## What this task involves
Write out the data from the line containing "class: Magnoliopsida" through the end as a numbered list, skipping blank lines and leaving out the pictures.

— START Task data —

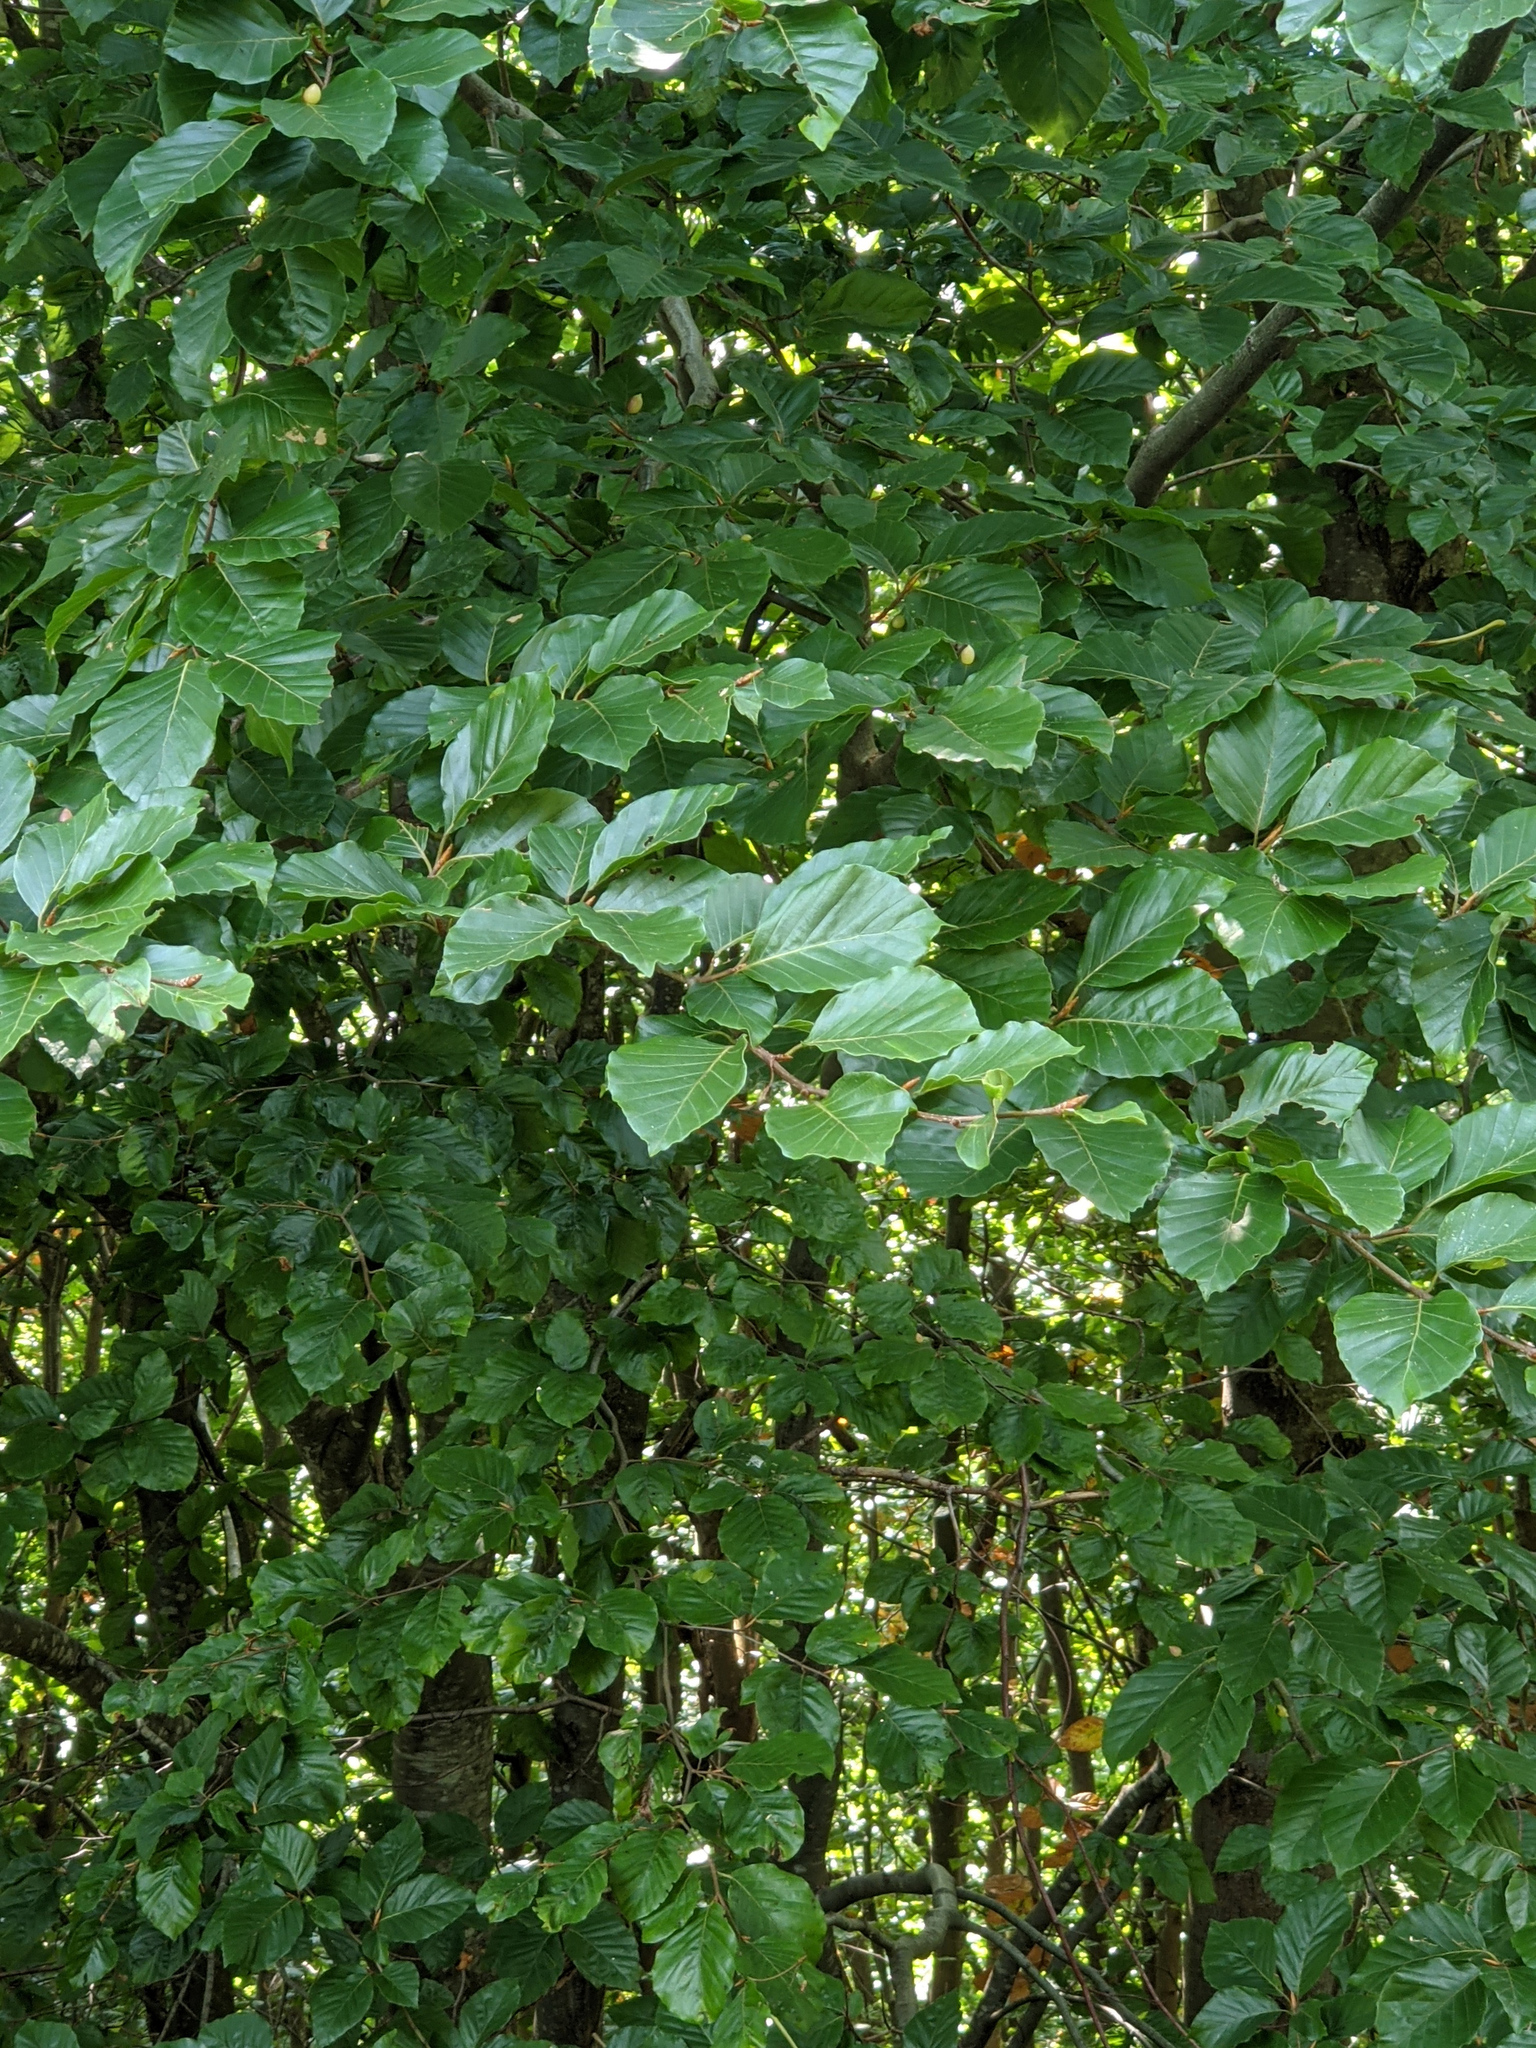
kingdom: Plantae
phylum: Tracheophyta
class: Magnoliopsida
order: Fagales
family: Fagaceae
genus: Fagus
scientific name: Fagus sylvatica
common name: Beech
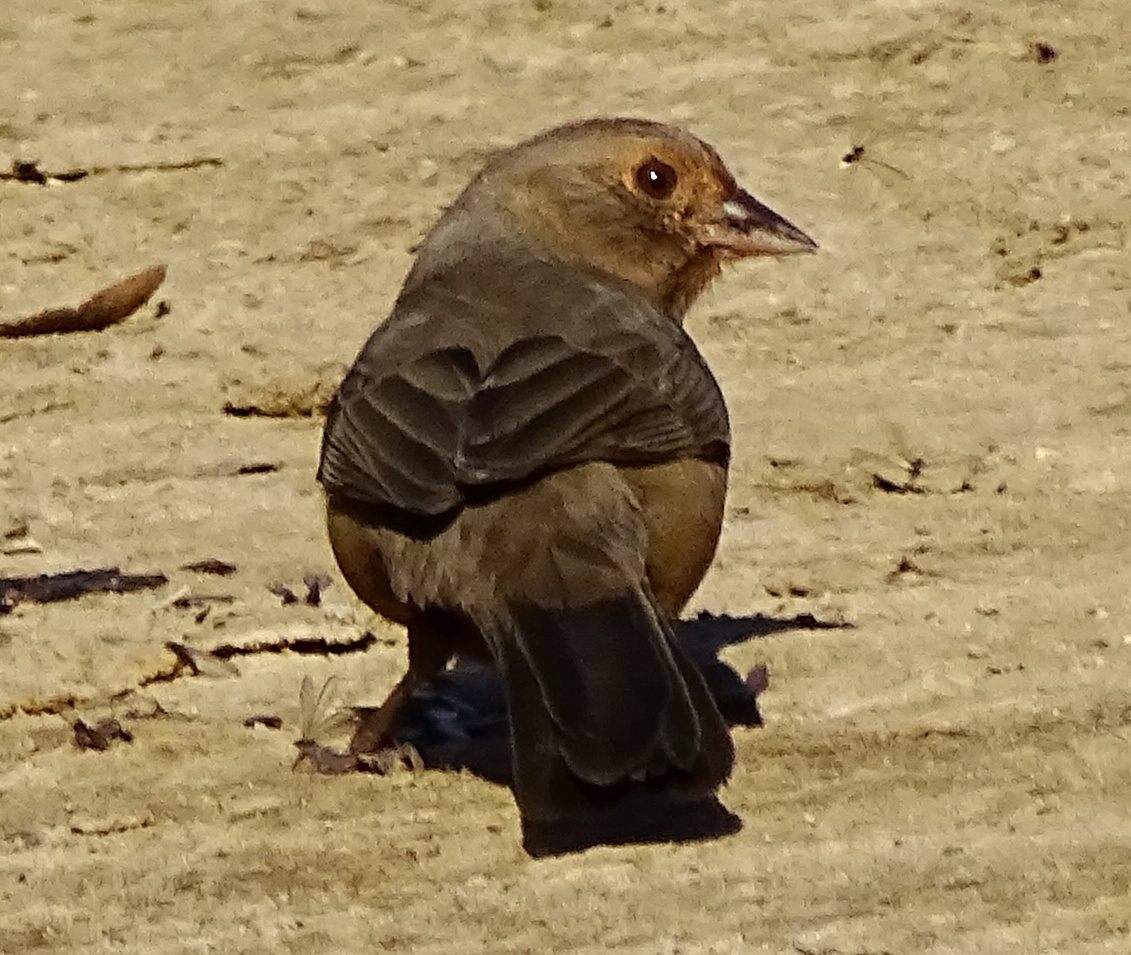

— END Task data —

## Answer to the task
1. class: Magnoliopsida
2. order: Fagales
3. family: Fagaceae
4. genus: Fagus
5. scientific name: Fagus sylvatica
6. common name: Beech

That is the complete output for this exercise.